In an attempt to end mounting polarisation between Egypt’s two political camps – Tahrir Square activists opposed to the ruling Supreme Council of the Armed Forces (SCAF) and pro-SCAF demonstrators in Cairo’s Abbasiya district – a host of political parties and movements have begun issuing calls for a Friday rally devoted to “Conciliation for the love of Egypt.”
For the last several months, Cairo’s centrally located Tahrir Square has become the epicentre of anti-SCAF protests calling for the ruling military council to hand over power to an elected civilian authority. SCAF supporters, meanwhile, have held a number of counter-rallies in Cairo’s nearby Abbassiya Square to demand that the military council remain in power.
At a Tuesday press conference at Zamalek’s El Sawy CultureWheel, representatives of 15 parties and135 political movements appealed for a mass demonstration this Friday in Tahrir Square – to be dubbed the “Friday of Unity” – to call for reconciliation between the two opposing political camps.
Participants in the initiative issued a list of common demands, which include all outstanding demands of the January revolution; that all mass protests remain peaceful in nature; that differences of opinion are respected; that all forms of violence are rejected; that freedom of the press and judicial independence are guaranteed; and that Egypt remain a civil state.
The initiative also calls for the formation of an objective fact-finding committee – consisting of judges, rights experts and parliamentarians – tasked with investigating recent violent confrontations between protesters and security forces in and around Tahrir Square.

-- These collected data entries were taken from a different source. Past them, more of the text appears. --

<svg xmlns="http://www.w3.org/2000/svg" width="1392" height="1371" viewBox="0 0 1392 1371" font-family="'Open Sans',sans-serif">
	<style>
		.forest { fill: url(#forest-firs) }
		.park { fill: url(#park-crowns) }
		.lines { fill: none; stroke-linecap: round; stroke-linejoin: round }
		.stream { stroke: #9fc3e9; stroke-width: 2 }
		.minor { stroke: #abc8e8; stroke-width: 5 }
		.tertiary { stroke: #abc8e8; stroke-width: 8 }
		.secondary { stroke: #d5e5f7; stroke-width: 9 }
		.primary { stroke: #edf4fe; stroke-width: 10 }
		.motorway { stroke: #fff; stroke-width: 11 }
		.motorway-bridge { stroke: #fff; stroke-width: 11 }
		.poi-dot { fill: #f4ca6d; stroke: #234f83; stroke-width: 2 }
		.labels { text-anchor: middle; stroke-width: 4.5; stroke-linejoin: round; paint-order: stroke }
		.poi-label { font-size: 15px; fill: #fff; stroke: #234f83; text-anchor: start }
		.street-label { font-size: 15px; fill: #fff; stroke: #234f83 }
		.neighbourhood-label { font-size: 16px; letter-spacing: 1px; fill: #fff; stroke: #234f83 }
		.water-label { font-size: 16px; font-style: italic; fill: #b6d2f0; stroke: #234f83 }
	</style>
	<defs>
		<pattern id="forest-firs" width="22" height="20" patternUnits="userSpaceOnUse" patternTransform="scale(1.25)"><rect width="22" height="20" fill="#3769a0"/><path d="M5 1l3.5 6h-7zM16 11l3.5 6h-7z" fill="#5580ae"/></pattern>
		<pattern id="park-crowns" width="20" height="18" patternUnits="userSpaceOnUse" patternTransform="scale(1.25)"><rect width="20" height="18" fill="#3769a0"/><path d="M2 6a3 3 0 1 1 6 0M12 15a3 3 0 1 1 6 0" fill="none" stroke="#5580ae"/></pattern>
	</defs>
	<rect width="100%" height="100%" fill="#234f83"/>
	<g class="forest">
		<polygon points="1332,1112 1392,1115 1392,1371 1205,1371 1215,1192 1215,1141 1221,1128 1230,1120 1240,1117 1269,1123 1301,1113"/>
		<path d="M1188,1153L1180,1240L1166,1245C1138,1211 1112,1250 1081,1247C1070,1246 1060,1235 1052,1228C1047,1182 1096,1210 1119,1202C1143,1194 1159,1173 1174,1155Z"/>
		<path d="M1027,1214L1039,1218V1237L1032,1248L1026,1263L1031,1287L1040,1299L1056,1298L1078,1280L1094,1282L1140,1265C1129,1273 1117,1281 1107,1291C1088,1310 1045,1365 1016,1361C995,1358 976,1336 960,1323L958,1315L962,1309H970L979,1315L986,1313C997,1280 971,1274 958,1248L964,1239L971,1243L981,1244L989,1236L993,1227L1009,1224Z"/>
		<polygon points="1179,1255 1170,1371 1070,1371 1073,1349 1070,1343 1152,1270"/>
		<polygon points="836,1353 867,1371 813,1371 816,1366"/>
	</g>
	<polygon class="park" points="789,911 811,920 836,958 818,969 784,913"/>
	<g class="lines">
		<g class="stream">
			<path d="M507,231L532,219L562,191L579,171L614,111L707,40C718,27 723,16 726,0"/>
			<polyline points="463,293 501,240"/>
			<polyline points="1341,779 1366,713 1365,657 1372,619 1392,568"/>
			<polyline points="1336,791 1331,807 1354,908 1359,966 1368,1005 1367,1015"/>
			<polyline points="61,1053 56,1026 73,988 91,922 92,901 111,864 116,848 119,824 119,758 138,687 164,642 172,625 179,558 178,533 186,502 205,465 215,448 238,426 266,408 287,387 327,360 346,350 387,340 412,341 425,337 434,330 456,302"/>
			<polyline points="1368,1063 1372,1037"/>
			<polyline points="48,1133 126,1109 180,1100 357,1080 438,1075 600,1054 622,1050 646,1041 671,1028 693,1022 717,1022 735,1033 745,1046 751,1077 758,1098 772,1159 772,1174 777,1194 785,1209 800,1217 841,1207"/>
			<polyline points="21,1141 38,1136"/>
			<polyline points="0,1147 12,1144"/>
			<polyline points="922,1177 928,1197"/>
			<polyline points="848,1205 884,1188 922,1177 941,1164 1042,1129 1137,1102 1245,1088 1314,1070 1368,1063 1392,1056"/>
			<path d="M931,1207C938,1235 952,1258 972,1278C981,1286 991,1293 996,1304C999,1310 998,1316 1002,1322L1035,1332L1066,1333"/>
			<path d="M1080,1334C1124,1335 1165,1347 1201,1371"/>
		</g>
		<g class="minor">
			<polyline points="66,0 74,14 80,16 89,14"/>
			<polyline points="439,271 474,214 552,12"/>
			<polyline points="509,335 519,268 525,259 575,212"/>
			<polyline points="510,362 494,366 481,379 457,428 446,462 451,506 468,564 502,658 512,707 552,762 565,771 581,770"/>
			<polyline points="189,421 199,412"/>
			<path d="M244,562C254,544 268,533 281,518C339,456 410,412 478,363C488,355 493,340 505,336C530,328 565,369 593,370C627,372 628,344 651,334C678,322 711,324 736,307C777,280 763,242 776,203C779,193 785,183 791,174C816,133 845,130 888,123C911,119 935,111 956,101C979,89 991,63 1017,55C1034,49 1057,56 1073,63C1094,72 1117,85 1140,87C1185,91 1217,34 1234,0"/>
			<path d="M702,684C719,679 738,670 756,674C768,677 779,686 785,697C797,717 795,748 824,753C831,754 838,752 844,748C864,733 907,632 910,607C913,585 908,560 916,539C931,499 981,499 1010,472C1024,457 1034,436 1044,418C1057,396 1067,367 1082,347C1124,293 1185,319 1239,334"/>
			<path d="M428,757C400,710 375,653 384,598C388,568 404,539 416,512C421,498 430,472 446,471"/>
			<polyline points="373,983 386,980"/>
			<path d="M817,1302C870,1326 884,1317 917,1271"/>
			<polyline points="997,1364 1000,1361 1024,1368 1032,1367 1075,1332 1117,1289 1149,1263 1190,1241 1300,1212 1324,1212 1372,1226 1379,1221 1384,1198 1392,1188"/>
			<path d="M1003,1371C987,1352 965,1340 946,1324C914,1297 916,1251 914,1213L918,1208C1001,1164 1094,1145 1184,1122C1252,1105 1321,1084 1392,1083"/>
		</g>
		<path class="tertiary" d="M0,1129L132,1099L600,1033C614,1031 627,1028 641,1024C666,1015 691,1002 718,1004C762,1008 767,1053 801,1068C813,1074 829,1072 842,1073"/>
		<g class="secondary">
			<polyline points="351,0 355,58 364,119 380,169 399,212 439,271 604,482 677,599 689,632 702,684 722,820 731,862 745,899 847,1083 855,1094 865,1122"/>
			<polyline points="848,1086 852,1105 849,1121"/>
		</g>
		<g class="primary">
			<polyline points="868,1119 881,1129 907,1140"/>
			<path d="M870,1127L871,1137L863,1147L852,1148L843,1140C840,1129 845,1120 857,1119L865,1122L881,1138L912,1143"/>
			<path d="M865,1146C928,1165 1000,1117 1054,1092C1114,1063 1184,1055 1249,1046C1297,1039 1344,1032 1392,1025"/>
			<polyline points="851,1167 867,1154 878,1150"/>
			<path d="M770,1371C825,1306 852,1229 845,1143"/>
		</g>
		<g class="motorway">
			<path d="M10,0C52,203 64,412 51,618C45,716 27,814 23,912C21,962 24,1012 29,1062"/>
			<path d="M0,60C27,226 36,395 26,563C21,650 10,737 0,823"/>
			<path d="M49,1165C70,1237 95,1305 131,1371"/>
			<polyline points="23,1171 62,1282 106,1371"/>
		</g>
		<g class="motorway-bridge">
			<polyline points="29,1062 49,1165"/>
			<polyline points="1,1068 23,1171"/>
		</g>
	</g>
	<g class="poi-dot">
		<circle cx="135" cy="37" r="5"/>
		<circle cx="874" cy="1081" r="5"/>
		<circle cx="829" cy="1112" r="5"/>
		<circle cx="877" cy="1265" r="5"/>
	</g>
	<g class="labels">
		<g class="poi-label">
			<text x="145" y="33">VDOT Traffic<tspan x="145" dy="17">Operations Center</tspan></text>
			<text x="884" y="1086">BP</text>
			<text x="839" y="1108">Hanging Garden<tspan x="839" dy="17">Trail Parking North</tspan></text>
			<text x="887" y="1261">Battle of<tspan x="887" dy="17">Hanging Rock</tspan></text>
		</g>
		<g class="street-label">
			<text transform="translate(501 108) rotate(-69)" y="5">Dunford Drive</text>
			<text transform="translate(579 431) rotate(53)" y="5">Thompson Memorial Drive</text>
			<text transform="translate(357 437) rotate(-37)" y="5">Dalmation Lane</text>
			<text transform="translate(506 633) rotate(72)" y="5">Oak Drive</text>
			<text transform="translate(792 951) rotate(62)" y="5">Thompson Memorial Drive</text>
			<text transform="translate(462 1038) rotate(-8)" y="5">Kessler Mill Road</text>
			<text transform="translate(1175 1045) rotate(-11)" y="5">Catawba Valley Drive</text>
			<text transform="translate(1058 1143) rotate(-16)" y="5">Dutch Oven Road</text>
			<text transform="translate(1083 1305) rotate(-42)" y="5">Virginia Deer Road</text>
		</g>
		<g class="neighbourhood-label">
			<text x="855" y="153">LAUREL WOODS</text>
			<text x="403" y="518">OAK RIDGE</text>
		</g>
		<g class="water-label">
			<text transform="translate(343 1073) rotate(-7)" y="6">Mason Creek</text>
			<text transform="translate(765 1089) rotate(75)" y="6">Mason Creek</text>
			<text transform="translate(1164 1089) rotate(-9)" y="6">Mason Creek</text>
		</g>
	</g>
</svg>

The committee will further be tasked with ensuring that all those killed or injured during the January uprising are fairly compensated, and with investigating political groups that receive foreign funding.
The proposed Friday rally, however, has drawn considerable criticism from the leaders of both camps, many of whom express scepticism about the motives of those calling for the event. Notably, both Tahrir Square's April 6 youth movement and Abbasiya's Silent Majority Alliance have distanced themselves from the initiative.